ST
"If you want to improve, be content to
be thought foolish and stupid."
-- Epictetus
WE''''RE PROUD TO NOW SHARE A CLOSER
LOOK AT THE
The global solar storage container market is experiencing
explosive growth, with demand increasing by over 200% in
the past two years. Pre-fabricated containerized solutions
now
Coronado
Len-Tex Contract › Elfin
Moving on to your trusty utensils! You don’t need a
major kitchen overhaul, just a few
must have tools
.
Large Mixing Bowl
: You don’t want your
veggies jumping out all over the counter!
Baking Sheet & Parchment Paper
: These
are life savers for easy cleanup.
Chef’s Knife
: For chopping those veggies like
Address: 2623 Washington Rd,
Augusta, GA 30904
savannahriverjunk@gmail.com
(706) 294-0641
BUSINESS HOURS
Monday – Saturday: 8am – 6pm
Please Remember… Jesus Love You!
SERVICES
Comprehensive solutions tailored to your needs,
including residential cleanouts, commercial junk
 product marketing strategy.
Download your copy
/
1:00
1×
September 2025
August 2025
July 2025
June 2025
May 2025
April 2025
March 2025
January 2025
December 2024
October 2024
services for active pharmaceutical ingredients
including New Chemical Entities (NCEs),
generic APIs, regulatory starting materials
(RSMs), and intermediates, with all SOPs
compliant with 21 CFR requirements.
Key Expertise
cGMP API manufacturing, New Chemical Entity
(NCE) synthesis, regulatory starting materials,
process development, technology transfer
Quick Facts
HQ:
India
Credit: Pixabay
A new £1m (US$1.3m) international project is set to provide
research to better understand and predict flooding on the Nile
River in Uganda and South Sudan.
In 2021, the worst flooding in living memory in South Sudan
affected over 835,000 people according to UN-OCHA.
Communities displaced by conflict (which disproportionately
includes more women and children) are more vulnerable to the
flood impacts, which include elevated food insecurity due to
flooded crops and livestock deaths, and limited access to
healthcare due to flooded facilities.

(Task to carry out) Pull each line containing "which" from the records.

(Answer to this exercise)
Communities displaced by conflict (which disproportionately
flood impacts, which include elevated food insecurity due to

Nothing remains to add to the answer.